Kritik dan Saran Pengembangan
- Pengukuran Luas Atap: Akurasi pengukuran luas atap sangat penting karena berpengaruh langsung pada perhitungan volume air hujan yang dapat ditampung.
- Perawatan Sistem: Perlu perhatian khusus pada pemeliharaan cistern dan sistem penyaringan agar air tetap bersih dan aman digunakan.
- Skala Komunitas: Pengembangan sistem pemanenan air hujan secara komunitas dapat meningkatkan efisiensi dan distribusi air bersih.
- Penggunaan Teknologi Filtrasi: Integrasi teknologi filtrasi lanjutan dapat meningkatkan kualitas air untuk keperluan minum langsung.
- Kajian Iklim: Perlu pemantauan lebih lanjut terkait perubahan pola curah hujan akibat perubahan iklim untuk perencanaan jangka panjang.
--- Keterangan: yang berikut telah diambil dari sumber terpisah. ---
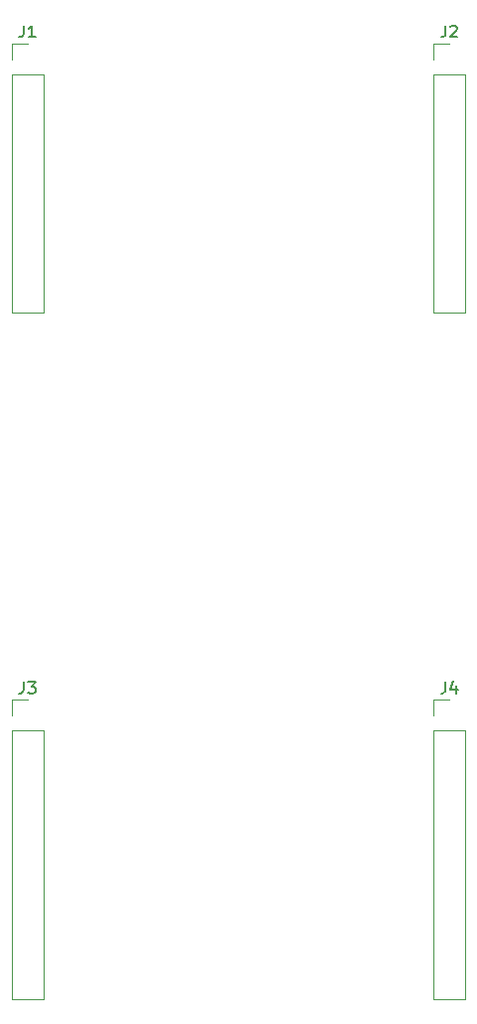
<source format=gbr>
G04 #@! TF.GenerationSoftware,KiCad,Pcbnew,8.0.4*
G04 #@! TF.CreationDate,2024-08-08T14:53:28+01:00*
G04 #@! TF.ProjectId,MidiMonger_components,4d696469-4d6f-46e6-9765-725f636f6d70,rev?*
G04 #@! TF.SameCoordinates,Original*
G04 #@! TF.FileFunction,Legend,Top*
G04 #@! TF.FilePolarity,Positive*
%FSLAX46Y46*%
G04 Gerber Fmt 4.6, Leading zero omitted, Abs format (unit mm)*
G04 Created by KiCad (PCBNEW 8.0.4) date 2024-08-08 14:53:28*
%MOMM*%
%LPD*%
G01*
G04 APERTURE LIST*
%ADD10C,0.150000*%
%ADD11C,0.120000*%
G04 APERTURE END LIST*
D10*
X137666666Y-65124819D02*
X137666666Y-65839104D01*
X137666666Y-65839104D02*
X137619047Y-65981961D01*
X137619047Y-65981961D02*
X137523809Y-66077200D01*
X137523809Y-66077200D02*
X137380952Y-66124819D01*
X137380952Y-66124819D02*
X137285714Y-66124819D01*
X138095238Y-65220057D02*
X138142857Y-65172438D01*
X138142857Y-65172438D02*
X138238095Y-65124819D01*
X138238095Y-65124819D02*
X138476190Y-65124819D01*
X138476190Y-65124819D02*
X138571428Y-65172438D01*
X138571428Y-65172438D02*
X138619047Y-65220057D01*
X138619047Y-65220057D02*
X138666666Y-65315295D01*
X138666666Y-65315295D02*
X138666666Y-65410533D01*
X138666666Y-65410533D02*
X138619047Y-65553390D01*
X138619047Y-65553390D02*
X138047619Y-66124819D01*
X138047619Y-66124819D02*
X138666666Y-66124819D01*
X101666666Y-121124819D02*
X101666666Y-121839104D01*
X101666666Y-121839104D02*
X101619047Y-121981961D01*
X101619047Y-121981961D02*
X101523809Y-122077200D01*
X101523809Y-122077200D02*
X101380952Y-122124819D01*
X101380952Y-122124819D02*
X101285714Y-122124819D01*
X102047619Y-121124819D02*
X102666666Y-121124819D01*
X102666666Y-121124819D02*
X102333333Y-121505771D01*
X102333333Y-121505771D02*
X102476190Y-121505771D01*
X102476190Y-121505771D02*
X102571428Y-121553390D01*
X102571428Y-121553390D02*
X102619047Y-121601009D01*
X102619047Y-121601009D02*
X102666666Y-121696247D01*
X102666666Y-121696247D02*
X102666666Y-121934342D01*
X102666666Y-121934342D02*
X102619047Y-122029580D01*
X102619047Y-122029580D02*
X102571428Y-122077200D01*
X102571428Y-122077200D02*
X102476190Y-122124819D01*
X102476190Y-122124819D02*
X102190476Y-122124819D01*
X102190476Y-122124819D02*
X102095238Y-122077200D01*
X102095238Y-122077200D02*
X102047619Y-122029580D01*
X137666666Y-121124819D02*
X137666666Y-121839104D01*
X137666666Y-121839104D02*
X137619047Y-121981961D01*
X137619047Y-121981961D02*
X137523809Y-122077200D01*
X137523809Y-122077200D02*
X137380952Y-122124819D01*
X137380952Y-122124819D02*
X137285714Y-122124819D01*
X138571428Y-121458152D02*
X138571428Y-122124819D01*
X138333333Y-121077200D02*
X138095238Y-121791485D01*
X138095238Y-121791485D02*
X138714285Y-121791485D01*
X101666666Y-65124819D02*
X101666666Y-65839104D01*
X101666666Y-65839104D02*
X101619047Y-65981961D01*
X101619047Y-65981961D02*
X101523809Y-66077200D01*
X101523809Y-66077200D02*
X101380952Y-66124819D01*
X101380952Y-66124819D02*
X101285714Y-66124819D01*
X102666666Y-66124819D02*
X102095238Y-66124819D01*
X102380952Y-66124819D02*
X102380952Y-65124819D01*
X102380952Y-65124819D02*
X102285714Y-65267676D01*
X102285714Y-65267676D02*
X102190476Y-65362914D01*
X102190476Y-65362914D02*
X102095238Y-65410533D01*
D11*
X136670000Y-66670000D02*
X138000000Y-66670000D01*
X136670000Y-68000000D02*
X136670000Y-66670000D01*
X136670000Y-69270000D02*
X136670000Y-89650000D01*
X136670000Y-69270000D02*
X139330000Y-69270000D01*
X136670000Y-89650000D02*
X139330000Y-89650000D01*
X139330000Y-69270000D02*
X139330000Y-89650000D01*
X100670000Y-122670000D02*
X102000000Y-122670000D01*
X100670000Y-124000000D02*
X100670000Y-122670000D01*
X100670000Y-125270000D02*
X100670000Y-148190000D01*
X100670000Y-125270000D02*
X103330000Y-125270000D01*
X100670000Y-148190000D02*
X103330000Y-148190000D01*
X103330000Y-125270000D02*
X103330000Y-148190000D01*
X136670000Y-122670000D02*
X138000000Y-122670000D01*
X136670000Y-124000000D02*
X136670000Y-122670000D01*
X136670000Y-125270000D02*
X136670000Y-148190000D01*
X136670000Y-125270000D02*
X139330000Y-125270000D01*
X136670000Y-148190000D02*
X139330000Y-148190000D01*
X139330000Y-125270000D02*
X139330000Y-148190000D01*
X100670000Y-66670000D02*
X102000000Y-66670000D01*
X100670000Y-68000000D02*
X100670000Y-66670000D01*
X100670000Y-69270000D02*
X100670000Y-89650000D01*
X100670000Y-69270000D02*
X103330000Y-69270000D01*
X100670000Y-89650000D02*
X103330000Y-89650000D01*
X103330000Y-69270000D02*
X103330000Y-89650000D01*
M02*

</source>
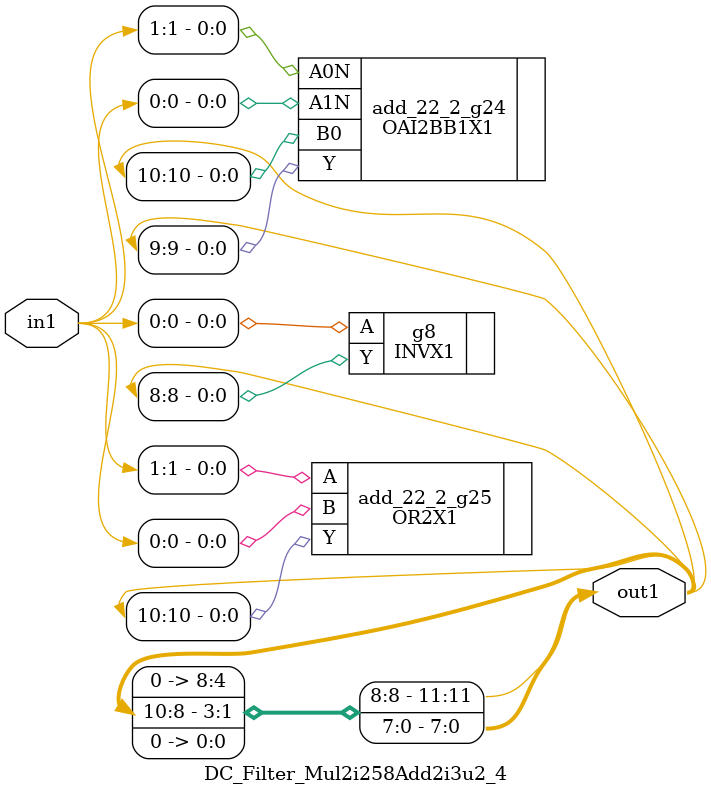
<source format=v>
`timescale 1ps / 1ps


module DC_Filter_Mul2i258Add2i3u2_4(in1, out1);
  input [1:0] in1;
  output [11:0] out1;
  wire [1:0] in1;
  wire [11:0] out1;
  assign out1[0] = 1'b0;
  assign out1[1] = out1[8];
  assign out1[2] = out1[9];
  assign out1[3] = out1[10];
  assign out1[4] = 1'b0;
  assign out1[5] = 1'b0;
  assign out1[6] = 1'b0;
  assign out1[7] = 1'b0;
  assign out1[11] = 1'b0;
  INVX1 g8(.A (in1[0]), .Y (out1[8]));
  OAI2BB1X1 add_22_2_g24(.A0N (in1[1]), .A1N (in1[0]), .B0 (out1[10]),
       .Y (out1[9]));
  OR2X1 add_22_2_g25(.A (in1[1]), .B (in1[0]), .Y (out1[10]));
endmodule



</source>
Perbandingan dengan Penelitian Lain
Penelitian ini sejalan dengan studi Khoru Ni’mah (2018) di Lampung Selatan yang menunjukkan potensi penghematan air bersih hingga 35% dengan pemanenan air hujan. Selain itu, hasil penelitian Felicia Isfandyari (2018) dan Tri Yayuk Susana (2012) juga menegaskan pentingnya pemanfaatan air hujan sebagai alternatif sumber air di perkotaan dan gedung perkantoran, dengan penghematan signifikan terhadap penggunaan air PDAM.
Kesimpulan
Penelitian ini berhasil mengidentifikasi potensi pemanenan air hujan di Dusun Sungapan 1, Hargotirto, Kokap, Kulon Progo, dengan curah hujan rata-rata 1610,04 mm/tahun dan kebutuhan air rumah tangga sekitar 219 m³/tahun untuk 4 penghuni. Instalasi cistern beton bertulang berkapasitas 110,4 m³ yang dirancang dapat memenuhi kebutuhan air bersih selama musim kemarau. Sistem ini merupakan solusi efektif dan berkelanjutan untuk mengatasi keterbatasan air bersih di daerah perbukitan dan dapat direplikasi di wilayah serupa.
Sumber Artikel
Ikhwan Mustofa. “Analisis Pemanfaatan Potensi Air Hujan dengan Menggunakan Cistern sebagai Sumber Air Bersih Skala Rumah Tangga (Studi Kasus Dusun Sungapan 1, Hargotirto, Kokap, Kulon Progo, Daerah Istimewa Yogyakarta).” Tugas Akhir, Program Studi Teknik Sipil, Fakultas Teknik Sipil dan Perencanaan, Universitas Islam Indonesia, 2020.